**WHAT THIS TASK INVOLVES**
Copy every line of the data below, replacing "common name" with "vernacular name" and keeping everything else the same.
— Start RECORD SET —
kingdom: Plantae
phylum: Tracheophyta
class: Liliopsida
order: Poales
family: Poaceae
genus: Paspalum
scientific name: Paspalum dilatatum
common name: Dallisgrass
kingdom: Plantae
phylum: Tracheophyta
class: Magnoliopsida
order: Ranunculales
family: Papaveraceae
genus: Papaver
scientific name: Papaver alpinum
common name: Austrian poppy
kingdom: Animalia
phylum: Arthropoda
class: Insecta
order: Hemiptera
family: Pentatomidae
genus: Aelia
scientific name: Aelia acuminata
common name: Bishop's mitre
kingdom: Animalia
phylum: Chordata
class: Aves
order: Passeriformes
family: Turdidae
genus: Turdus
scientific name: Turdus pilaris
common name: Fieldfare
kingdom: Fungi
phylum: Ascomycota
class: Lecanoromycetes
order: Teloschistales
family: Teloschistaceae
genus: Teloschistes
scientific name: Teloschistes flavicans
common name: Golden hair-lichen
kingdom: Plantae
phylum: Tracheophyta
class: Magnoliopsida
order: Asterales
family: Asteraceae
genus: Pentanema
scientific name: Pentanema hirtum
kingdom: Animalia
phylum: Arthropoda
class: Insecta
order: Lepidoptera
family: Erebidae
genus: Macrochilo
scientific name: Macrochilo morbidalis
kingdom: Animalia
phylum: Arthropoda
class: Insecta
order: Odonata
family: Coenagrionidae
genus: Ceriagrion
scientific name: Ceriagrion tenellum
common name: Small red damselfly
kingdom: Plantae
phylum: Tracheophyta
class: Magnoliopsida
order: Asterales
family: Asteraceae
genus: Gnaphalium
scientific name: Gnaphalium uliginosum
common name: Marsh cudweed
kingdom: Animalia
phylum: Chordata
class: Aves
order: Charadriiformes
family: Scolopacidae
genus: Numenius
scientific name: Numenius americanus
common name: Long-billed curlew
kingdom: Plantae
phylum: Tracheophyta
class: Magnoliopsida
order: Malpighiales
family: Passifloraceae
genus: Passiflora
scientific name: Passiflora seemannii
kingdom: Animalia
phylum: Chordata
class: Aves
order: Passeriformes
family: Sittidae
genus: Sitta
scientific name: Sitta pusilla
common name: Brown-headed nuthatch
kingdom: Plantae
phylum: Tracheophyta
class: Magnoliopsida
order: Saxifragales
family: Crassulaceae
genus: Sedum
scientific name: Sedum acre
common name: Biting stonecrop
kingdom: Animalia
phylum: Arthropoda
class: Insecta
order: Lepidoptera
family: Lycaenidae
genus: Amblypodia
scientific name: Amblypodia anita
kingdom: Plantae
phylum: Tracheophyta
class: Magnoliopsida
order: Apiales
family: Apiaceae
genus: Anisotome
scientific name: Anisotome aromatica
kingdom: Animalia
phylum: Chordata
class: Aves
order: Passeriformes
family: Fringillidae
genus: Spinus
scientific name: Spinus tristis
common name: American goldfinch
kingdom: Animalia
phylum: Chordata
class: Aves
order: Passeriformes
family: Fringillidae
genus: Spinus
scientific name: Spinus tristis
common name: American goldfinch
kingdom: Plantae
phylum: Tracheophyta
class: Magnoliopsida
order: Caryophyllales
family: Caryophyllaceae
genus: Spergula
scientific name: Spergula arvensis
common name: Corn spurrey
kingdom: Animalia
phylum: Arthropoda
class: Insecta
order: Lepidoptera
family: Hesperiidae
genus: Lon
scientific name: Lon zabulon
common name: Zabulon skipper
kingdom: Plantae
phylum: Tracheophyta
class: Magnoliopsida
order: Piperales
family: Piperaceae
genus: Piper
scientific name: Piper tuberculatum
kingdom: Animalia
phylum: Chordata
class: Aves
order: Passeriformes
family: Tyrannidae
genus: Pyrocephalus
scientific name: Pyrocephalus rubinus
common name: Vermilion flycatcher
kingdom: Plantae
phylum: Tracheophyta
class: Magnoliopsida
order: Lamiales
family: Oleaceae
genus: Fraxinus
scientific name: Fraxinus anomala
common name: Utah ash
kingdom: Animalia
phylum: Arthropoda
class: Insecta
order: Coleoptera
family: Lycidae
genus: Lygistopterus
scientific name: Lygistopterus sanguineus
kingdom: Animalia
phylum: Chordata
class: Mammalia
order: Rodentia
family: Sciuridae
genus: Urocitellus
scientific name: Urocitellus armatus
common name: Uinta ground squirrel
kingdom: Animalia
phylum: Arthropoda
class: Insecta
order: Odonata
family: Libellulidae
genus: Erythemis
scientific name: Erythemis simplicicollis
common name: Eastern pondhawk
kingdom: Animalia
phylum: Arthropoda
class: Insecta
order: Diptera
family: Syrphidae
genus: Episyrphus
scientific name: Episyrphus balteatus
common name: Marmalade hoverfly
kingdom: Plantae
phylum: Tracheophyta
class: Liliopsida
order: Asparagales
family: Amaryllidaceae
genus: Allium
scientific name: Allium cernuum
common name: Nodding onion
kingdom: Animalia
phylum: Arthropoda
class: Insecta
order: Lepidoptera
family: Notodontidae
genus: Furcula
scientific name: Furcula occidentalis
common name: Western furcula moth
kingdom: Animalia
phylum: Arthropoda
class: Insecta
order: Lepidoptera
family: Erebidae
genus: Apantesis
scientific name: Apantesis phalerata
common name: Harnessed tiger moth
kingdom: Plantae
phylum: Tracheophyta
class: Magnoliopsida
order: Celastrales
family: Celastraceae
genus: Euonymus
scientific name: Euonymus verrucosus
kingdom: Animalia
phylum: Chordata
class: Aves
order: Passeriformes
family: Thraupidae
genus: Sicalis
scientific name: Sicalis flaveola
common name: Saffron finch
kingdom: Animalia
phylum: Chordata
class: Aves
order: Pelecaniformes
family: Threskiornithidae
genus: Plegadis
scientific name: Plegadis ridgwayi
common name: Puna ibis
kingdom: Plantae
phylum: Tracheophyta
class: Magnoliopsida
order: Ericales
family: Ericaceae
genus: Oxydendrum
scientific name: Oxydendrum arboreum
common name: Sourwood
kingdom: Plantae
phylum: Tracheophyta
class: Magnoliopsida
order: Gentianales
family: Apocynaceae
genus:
— End RECORD SET —
**RESPONSE**
kingdom: Plantae
phylum: Tracheophyta
class: Liliopsida
order: Poales
family: Poaceae
genus: Paspalum
scientific name: Paspalum dilatatum
vernacular name: Dallisgrass
kingdom: Plantae
phylum: Tracheophyta
class: Magnoliopsida
order: Ranunculales
family: Papaveraceae
genus: Papaver
scientific name: Papaver alpinum
vernacular name: Austrian poppy
kingdom: Animalia
phylum: Arthropoda
class: Insecta
order: Hemiptera
family: Pentatomidae
genus: Aelia
scientific name: Aelia acuminata
vernacular name: Bishop's mitre
kingdom: Animalia
phylum: Chordata
class: Aves
order: Passeriformes
family: Turdidae
genus: Turdus
scientific name: Turdus pilaris
vernacular name: Fieldfare
kingdom: Fungi
phylum: Ascomycota
class: Lecanoromycetes
order: Teloschistales
family: Teloschistaceae
genus: Teloschistes
scientific name: Teloschistes flavicans
vernacular name: Golden hair-lichen
kingdom: Plantae
phylum: Tracheophyta
class: Magnoliopsida
order: Asterales
family: Asteraceae
genus: Pentanema
scientific name: Pentanema hirtum
kingdom: Animalia
phylum: Arthropoda
class: Insecta
order: Lepidoptera
family: Erebidae
genus: Macrochilo
scientific name: Macrochilo morbidalis
kingdom: Animalia
phylum: Arthropoda
class: Insecta
order: Odonata
family: Coenagrionidae
genus: Ceriagrion
scientific name: Ceriagrion tenellum
vernacular name: Small red damselfly
kingdom: Plantae
phylum: Tracheophyta
class: Magnoliopsida
order: Asterales
family: Asteraceae
genus: Gnaphalium
scientific name: Gnaphalium uliginosum
vernacular name: Marsh cudweed
kingdom: Animalia
phylum: Chordata
class: Aves
order: Charadriiformes
family: Scolopacidae
genus: Numenius
scientific name: Numenius americanus
vernacular name: Long-billed curlew
kingdom: Plantae
phylum: Tracheophyta
class: Magnoliopsida
order: Malpighiales
family: Passifloraceae
genus: Passiflora
scientific name: Passiflora seemannii
kingdom: Animalia
phylum: Chordata
class: Aves
order: Passeriformes
family: Sittidae
genus: Sitta
scientific name: Sitta pusilla
vernacular name: Brown-headed nuthatch
kingdom: Plantae
phylum: Tracheophyta
class: Magnoliopsida
order: Saxifragales
family: Crassulaceae
genus: Sedum
scientific name: Sedum acre
vernacular name: Biting stonecrop
kingdom: Animalia
phylum: Arthropoda
class: Insecta
order: Lepidoptera
family: Lycaenidae
genus: Amblypodia
scientific name: Amblypodia anita
kingdom: Plantae
phylum: Tracheophyta
class: Magnoliopsida
order: Apiales
family: Apiaceae
genus: Anisotome
scientific name: Anisotome aromatica
kingdom: Animalia
phylum: Chordata
class: Aves
order: Passeriformes
family: Fringillidae
genus: Spinus
scientific name: Spinus tristis
vernacular name: American goldfinch
kingdom: Animalia
phylum: Chordata
class: Aves
order: Passeriformes
family: Fringillidae
genus: Spinus
scientific name: Spinus tristis
vernacular name: American goldfinch
kingdom: Plantae
phylum: Tracheophyta
class: Magnoliopsida
order: Caryophyllales
family: Caryophyllaceae
genus: Spergula
scientific name: Spergula arvensis
vernacular name: Corn spurrey
kingdom: Animalia
phylum: Arthropoda
class: Insecta
order: Lepidoptera
family: Hesperiidae
genus: Lon
scientific name: Lon zabulon
vernacular name: Zabulon skipper
kingdom: Plantae
phylum: Tracheophyta
class: Magnoliopsida
order: Piperales
family: Piperaceae
genus: Piper
scientific name: Piper tuberculatum
kingdom: Animalia
phylum: Chordata
class: Aves
order: Passeriformes
family: Tyrannidae
genus: Pyrocephalus
scientific name: Pyrocephalus rubinus
vernacular name: Vermilion flycatcher
kingdom: Plantae
phylum: Tracheophyta
class: Magnoliopsida
order: Lamiales
family: Oleaceae
genus: Fraxinus
scientific name: Fraxinus anomala
vernacular name: Utah ash
kingdom: Animalia
phylum: Arthropoda
class: Insecta
order: Coleoptera
family: Lycidae
genus: Lygistopterus
scientific name: Lygistopterus sanguineus
kingdom: Animalia
phylum: Chordata
class: Mammalia
order: Rodentia
family: Sciuridae
genus: Urocitellus
scientific name: Urocitellus armatus
vernacular name: Uinta ground squirrel
kingdom: Animalia
phylum: Arthropoda
class: Insecta
order: Odonata
family: Libellulidae
genus: Erythemis
scientific name: Erythemis simplicicollis
vernacular name: Eastern pondhawk
kingdom: Animalia
phylum: Arthropoda
class: Insecta
order: Diptera
family: Syrphidae
genus: Episyrphus
scientific name: Episyrphus balteatus
vernacular name: Marmalade hoverfly
kingdom: Plantae
phylum: Tracheophyta
class: Liliopsida
order: Asparagales
family: Amaryllidaceae
genus: Allium
scientific name: Allium cernuum
vernacular name: Nodding onion
kingdom: Animalia
phylum: Arthropoda
class: Insecta
order: Lepidoptera
family: Notodontidae
genus: Furcula
scientific name: Furcula occidentalis
vernacular name: Western furcula moth
kingdom: Animalia
phylum: Arthropoda
class: Insecta
order: Lepidoptera
family: Erebidae
genus: Apantesis
scientific name: Apantesis phalerata
vernacular name: Harnessed tiger moth
kingdom: Plantae
phylum: Tracheophyta
class: Magnoliopsida
order: Celastrales
family: Celastraceae
genus: Euonymus
scientific name: Euonymus verrucosus
kingdom: Animalia
phylum: Chordata
class: Aves
order: Passeriformes
family: Thraupidae
genus: Sicalis
scientific name: Sicalis flaveola
vernacular name: Saffron finch
kingdom: Animalia
phylum: Chordata
class: Aves
order: Pelecaniformes
family: Threskiornithidae
genus: Plegadis
scientific name: Plegadis ridgwayi
vernacular name: Puna ibis
kingdom: Plantae
phylum: Tracheophyta
class: Magnoliopsida
order: Ericales
family: Ericaceae
genus: Oxydendrum
scientific name: Oxydendrum arboreum
vernacular name: Sourwood
kingdom: Plantae
phylum: Tracheophyta
class: Magnoliopsida
order: Gentianales
family: Apocynaceae
genus:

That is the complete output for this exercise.